Text excerpt:
○ ○ ○

A 54-year-old Vietnamese male with a history of a subdural hematoma in 2004 with no neurological sequel and no other medical problems presented with complains of a new pattern of headache for the last 6 weeks. He mentions that the headaches wake him up around 01:00 to 01:30 persistently, as if woken by an “alarm clock.” The headaches last for 15 to 30 minutes and resolve on their own most of the time. The character of the headaches are mostly dull pressure-like or sometimes throbbing in nature, and these headaches are located mostly in the bilateral temporal region. There are no other associated features of photophobia, phonophobia, nausea, vomiting, unilateral tearing, or any nasal stuffiness with these headaches. He denies any headaches during the day. Once in the last 6 weeks he woke up for a second time with the same type of headache around 04:00. He denies any early morning headache or any exertion headache. The rest of his medical and psychiatric history is nonsignificant. He denies any other sleep related problems, including insomnia, snoring or any witnessed apneas, or any discomfort in the legs. His family history is negative for migraine headaches. He did not have any history of trauma prior to the onset of these headaches.
On examination, his vital signs were within normal limits. His Mallampati score was 1, and his BMI was 25. He had a normal neurological and a general examination. Patient had good venous pulsation on funduscopic examination, and there were no pretectal or long tract signs noted. The patient was sent for a MRI scan of the brain, which was normal.
The patient's history and clinical examination is most likely consistent with hypnic headaches. As per the diagnostic criteria, the short duration of the headache for less than 15 to 30 min (compared to the usual attack duration of 10-180 min) which awakens the patient at the same time every night with no other autonomic symptoms is consistent with the diagnosis of hypnic headaches.1 There are no associated autonomic symptoms like unilateral tearing or any nasal congestion, as is seen with cluster headaches. Also the short duration of these headaches with no other associated symptoms of photophobia, phonophobia, nausea, vomiting does not fulfill the criteria of migraines. Migraines and cluster headaches generally have a predisposition to start in the REM period and sometimes in slow wave sleep.2,3 Absence of past medical history of headaches (with or without any associated autonomic symptoms) makes these headaches less likely to be migraines or cluster headaches.

○ ○ ○

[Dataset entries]

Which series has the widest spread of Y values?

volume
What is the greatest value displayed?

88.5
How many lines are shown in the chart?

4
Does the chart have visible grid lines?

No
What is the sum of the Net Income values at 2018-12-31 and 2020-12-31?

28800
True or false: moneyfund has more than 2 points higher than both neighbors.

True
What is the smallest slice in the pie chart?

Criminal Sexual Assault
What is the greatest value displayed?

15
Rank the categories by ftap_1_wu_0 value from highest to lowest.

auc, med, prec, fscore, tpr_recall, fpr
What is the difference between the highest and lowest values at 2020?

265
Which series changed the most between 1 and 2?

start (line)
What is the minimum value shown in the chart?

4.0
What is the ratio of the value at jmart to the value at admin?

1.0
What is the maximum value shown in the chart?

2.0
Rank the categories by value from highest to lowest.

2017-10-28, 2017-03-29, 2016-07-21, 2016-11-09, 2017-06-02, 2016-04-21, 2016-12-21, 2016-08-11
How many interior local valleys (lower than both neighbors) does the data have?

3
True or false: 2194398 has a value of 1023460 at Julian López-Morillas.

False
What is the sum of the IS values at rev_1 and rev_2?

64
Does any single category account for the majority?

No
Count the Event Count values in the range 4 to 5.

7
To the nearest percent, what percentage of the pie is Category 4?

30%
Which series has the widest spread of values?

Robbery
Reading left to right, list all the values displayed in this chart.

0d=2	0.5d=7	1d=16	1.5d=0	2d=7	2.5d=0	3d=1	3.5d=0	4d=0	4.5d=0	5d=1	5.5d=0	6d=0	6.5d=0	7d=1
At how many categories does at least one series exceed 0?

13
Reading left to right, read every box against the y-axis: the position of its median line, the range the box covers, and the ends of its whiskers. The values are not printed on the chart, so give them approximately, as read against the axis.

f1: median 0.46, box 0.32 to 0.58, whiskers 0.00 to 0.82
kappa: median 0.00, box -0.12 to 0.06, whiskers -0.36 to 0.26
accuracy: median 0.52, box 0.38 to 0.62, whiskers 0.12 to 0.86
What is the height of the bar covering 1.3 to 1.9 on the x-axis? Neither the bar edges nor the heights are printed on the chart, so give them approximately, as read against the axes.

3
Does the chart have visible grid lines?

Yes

○ ○ ○

Problem to work on:
Reproduce the passage of the headache case report verbatim, starting at "On examination, his" and ending at "which was normal.".

Expected answer:
On examination, his vital signs were within normal limits. His Mallampati score was 1, and his BMI was 25. He had a normal neurological and a general examination. Patient had good venous pulsation on funduscopic examination, and there were no pretectal or long tract signs noted. The patient was sent for a MRI scan of the brain, which was normal.